MATERIALS PROVIDED ->

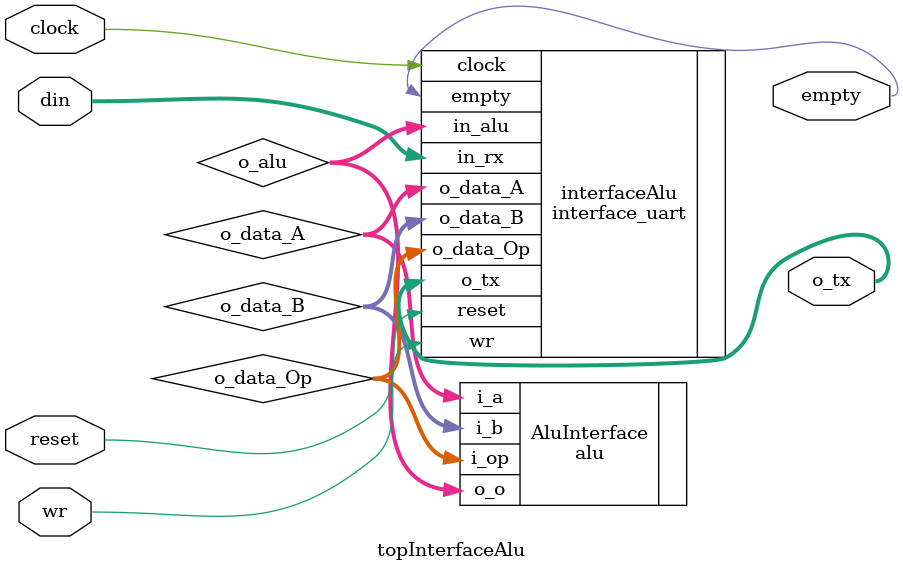
<source format=v>
`timescale 1ns / 1ps

module topInterfaceAlu
#(
    parameter   NB_DATA         = 8    // cantidad de datos a recibircarse al centro del bit de dato // agrege
)
(
    input   [7:0]   din,
    input           wr,
    input           clock,
    input           reset,
    output  [7:0]   o_tx,
    output          empty    
    );
    
    wire  [NB_DATA-1 : 0] o_data_A;
    wire  [NB_DATA-1 : 0] o_data_B;
    wire  [NB_DATA-1 : 0] o_data_Op;
    wire  [NB_DATA-1 : 0] o_alu;
    
    interface_uart interfaceAlu (
        .in_rx(din),            .wr(wr),
        .clock(clock),          .reset(reset),
        .o_tx(o_tx),            .empty(empty),              
        .o_data_A(o_data_A),    .o_data_B(o_data_B),
        .o_data_Op(o_data_Op),  .in_alu(o_alu)
        );
    
    alu AluInterface (
        .i_a(o_data_A),    .i_b(o_data_B), 
        .i_op(o_data_Op),  .o_o(o_alu)
        );
    
endmodule


</source>
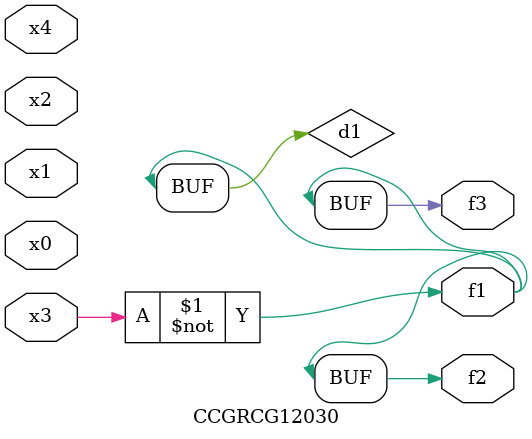
<source format=v>
module CCGRCG12030(
	input x0, x1, x2, x3, x4,
	output f1, f2, f3
);

	wire d1, d2;

	xnor (d1, x3);
	not (d2, x1);
	assign f1 = d1;
	assign f2 = d1;
	assign f3 = d1;
endmodule

</source>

YOUR INSTRUCTIONS -> Set down all of the material word for word, minus its pictures.

REPLY ->
<source format=v>
`timescale 1ns / 1ps

module topInterfaceAlu
#(
    parameter   NB_DATA         = 8    // cantidad de datos a recibircarse al centro del bit de dato // agrege
)
(
    input   [7:0]   din,
    input           wr,
    input           clock,
    input           reset,
    output  [7:0]   o_tx,
    output          empty    
    );
    
    wire  [NB_DATA-1 : 0] o_data_A;
    wire  [NB_DATA-1 : 0] o_data_B;
    wire  [NB_DATA-1 : 0] o_data_Op;
    wire  [NB_DATA-1 : 0] o_alu;
    
    interface_uart interfaceAlu (
        .in_rx(din),            .wr(wr),
        .clock(clock),          .reset(reset),
        .o_tx(o_tx),            .empty(empty),              
        .o_data_A(o_data_A),    .o_data_B(o_data_B),
        .o_data_Op(o_data_Op),  .in_alu(o_alu)
        );
    
    alu AluInterface (
        .i_a(o_data_A),    .i_b(o_data_B), 
        .i_op(o_data_Op),  .o_o(o_alu)
        );
    
endmodule


</source>
<source format=v>
module CCGRCG12030(
	input x0, x1, x2, x3, x4,
	output f1, f2, f3
);

	wire d1, d2;

	xnor (d1, x3);
	not (d2, x1);
	assign f1 = d1;
	assign f2 = d1;
	assign f3 = d1;
endmodule

</source>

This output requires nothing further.